Il y a des mentalités qui sont coriaces. La série sur les Lavigueur, qui sera diffusée à Radio-Canada à partir de janvier 2008, nous en montre un pan très sérieux. Pour à peu près tout le monde, au Québec et même ailleurs dans le monde, les Lavigueur étaient des gros crisses de BS profiteurs du système qui ont eu la "chance" de gagner à la loterie. Mais, ils sont redevenus pauvres parce que, comme le disent certains, quand t'es BS, t'es BS. Or, le père avait travaillé toute sa vie avant de gagner ces millions. Parce qu'une journaliste avide de nouvelle sensationnelle les a immédiatement pointé comme BS, plus personne ne s'est posée de questions. Pas même un journaliste qui aurait pu ramener un peu de vérité. Nous avons tous cru que cette famille était de la racaille profiteuse, sans génie et maintenant opportuniste.

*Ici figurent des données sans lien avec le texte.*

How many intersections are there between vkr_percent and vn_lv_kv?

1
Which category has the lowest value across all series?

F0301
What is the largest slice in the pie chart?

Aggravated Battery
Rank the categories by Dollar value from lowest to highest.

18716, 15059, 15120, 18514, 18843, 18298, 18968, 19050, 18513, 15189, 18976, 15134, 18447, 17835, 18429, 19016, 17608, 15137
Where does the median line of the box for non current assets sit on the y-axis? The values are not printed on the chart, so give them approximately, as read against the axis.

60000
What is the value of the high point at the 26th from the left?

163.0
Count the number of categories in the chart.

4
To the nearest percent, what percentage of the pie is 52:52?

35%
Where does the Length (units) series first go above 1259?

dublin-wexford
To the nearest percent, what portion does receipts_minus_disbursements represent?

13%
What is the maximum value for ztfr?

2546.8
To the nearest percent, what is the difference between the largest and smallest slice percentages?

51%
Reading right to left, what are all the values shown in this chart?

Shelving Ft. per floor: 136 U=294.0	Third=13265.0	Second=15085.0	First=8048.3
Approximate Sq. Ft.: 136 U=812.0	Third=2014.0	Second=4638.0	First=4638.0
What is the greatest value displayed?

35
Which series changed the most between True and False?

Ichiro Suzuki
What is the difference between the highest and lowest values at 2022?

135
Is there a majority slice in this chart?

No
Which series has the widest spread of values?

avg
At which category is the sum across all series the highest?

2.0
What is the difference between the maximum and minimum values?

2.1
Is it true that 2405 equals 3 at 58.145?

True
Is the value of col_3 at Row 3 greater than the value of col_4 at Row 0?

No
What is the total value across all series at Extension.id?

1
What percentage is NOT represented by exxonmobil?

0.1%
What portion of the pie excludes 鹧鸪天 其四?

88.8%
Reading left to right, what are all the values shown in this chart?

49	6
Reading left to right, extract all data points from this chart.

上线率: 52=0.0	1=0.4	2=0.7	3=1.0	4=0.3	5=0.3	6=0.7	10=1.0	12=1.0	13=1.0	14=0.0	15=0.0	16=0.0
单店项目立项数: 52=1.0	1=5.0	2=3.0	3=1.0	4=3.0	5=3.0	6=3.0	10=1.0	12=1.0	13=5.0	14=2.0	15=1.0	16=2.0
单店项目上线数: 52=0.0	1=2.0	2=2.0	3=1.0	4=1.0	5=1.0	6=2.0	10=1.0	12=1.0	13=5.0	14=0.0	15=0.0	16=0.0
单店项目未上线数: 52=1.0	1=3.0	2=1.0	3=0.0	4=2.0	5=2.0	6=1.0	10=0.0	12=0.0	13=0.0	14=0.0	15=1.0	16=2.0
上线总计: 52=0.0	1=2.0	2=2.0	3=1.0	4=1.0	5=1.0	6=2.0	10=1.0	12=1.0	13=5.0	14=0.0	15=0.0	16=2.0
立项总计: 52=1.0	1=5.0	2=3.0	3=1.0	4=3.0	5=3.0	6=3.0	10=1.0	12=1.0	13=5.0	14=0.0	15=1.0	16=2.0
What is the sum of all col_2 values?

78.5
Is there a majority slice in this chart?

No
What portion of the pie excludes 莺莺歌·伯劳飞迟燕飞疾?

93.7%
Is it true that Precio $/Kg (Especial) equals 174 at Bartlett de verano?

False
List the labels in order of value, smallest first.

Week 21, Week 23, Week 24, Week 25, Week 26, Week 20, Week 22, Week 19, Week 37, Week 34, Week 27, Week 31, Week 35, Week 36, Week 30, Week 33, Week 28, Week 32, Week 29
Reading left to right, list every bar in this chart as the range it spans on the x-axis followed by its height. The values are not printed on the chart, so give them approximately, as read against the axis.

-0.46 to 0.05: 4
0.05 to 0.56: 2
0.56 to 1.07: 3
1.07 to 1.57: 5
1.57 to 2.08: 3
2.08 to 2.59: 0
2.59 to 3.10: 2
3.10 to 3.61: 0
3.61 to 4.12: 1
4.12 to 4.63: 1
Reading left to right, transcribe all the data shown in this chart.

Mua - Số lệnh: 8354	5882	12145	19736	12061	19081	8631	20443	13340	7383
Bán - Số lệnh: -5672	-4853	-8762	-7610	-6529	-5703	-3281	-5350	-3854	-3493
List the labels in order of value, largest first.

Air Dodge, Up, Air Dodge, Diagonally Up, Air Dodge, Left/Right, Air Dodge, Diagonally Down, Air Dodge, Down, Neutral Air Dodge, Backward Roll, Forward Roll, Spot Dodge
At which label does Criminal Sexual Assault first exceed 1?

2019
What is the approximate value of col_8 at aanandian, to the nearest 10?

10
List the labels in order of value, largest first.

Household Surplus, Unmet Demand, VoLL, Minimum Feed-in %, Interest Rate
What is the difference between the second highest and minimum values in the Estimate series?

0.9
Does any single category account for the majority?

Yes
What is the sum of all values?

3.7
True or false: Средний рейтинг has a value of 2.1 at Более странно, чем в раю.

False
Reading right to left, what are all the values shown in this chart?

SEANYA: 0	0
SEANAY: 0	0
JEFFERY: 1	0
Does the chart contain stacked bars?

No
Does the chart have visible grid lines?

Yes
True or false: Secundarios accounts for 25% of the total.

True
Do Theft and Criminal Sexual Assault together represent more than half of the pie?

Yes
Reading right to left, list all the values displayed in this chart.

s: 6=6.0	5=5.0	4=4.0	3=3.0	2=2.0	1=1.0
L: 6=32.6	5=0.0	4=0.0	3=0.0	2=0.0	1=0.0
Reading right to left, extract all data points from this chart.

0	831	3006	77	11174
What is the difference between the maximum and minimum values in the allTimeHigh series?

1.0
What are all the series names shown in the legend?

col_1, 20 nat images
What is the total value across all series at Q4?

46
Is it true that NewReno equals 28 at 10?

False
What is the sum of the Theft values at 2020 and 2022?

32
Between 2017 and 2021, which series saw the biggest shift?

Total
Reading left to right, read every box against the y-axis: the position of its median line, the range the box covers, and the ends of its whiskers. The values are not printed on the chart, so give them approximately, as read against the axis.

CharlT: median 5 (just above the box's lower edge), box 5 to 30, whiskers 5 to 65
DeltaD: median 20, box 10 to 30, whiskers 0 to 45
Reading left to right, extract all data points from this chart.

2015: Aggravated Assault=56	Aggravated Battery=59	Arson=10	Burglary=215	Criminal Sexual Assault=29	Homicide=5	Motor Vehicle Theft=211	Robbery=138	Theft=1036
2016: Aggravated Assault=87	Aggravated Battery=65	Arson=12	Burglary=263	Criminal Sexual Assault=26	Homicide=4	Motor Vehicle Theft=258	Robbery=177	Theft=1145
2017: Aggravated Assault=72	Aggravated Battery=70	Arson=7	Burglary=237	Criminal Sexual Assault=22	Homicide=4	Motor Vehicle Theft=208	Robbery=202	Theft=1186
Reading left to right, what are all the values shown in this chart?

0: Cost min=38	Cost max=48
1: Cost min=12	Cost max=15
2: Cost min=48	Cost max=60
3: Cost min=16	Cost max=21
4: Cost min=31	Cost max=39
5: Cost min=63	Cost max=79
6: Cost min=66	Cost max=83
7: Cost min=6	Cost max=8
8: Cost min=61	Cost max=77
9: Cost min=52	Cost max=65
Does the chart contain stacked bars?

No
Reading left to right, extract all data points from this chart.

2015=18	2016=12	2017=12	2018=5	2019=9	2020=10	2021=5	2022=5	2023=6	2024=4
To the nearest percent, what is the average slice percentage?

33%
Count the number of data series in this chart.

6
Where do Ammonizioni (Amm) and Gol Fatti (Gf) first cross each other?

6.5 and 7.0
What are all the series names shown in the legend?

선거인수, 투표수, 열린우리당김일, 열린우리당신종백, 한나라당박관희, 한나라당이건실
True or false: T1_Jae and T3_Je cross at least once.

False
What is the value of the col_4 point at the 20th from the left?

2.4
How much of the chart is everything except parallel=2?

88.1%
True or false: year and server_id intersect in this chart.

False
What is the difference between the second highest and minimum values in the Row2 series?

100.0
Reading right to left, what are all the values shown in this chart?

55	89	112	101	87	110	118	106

On va regarder cette série en se disant simplement que c'était une méchante erreur. Puis on va continuer à piger dans le sac de crottes de fromage en calant sa bière et en fustigeant contre les crisses de pauvres, contre les BS. On ne se posera pas plus la question à savoir s'il est possible que dans ces jugements faciles et populaires, nous fassions souvent la même erreur qui a été fait à l'endroit de la famille Lavigueur.
------- Petite mise à jour 10h55
Pour ceux qui ne l'auraient pas remarquer, nous sommes à une semaine de Noël. Pour ceux qui ne l'auraient pas remarquer, le prix de l'essence est à la hausse! Et la loi de Monsieur Béchard ne pourra rien changer à cela!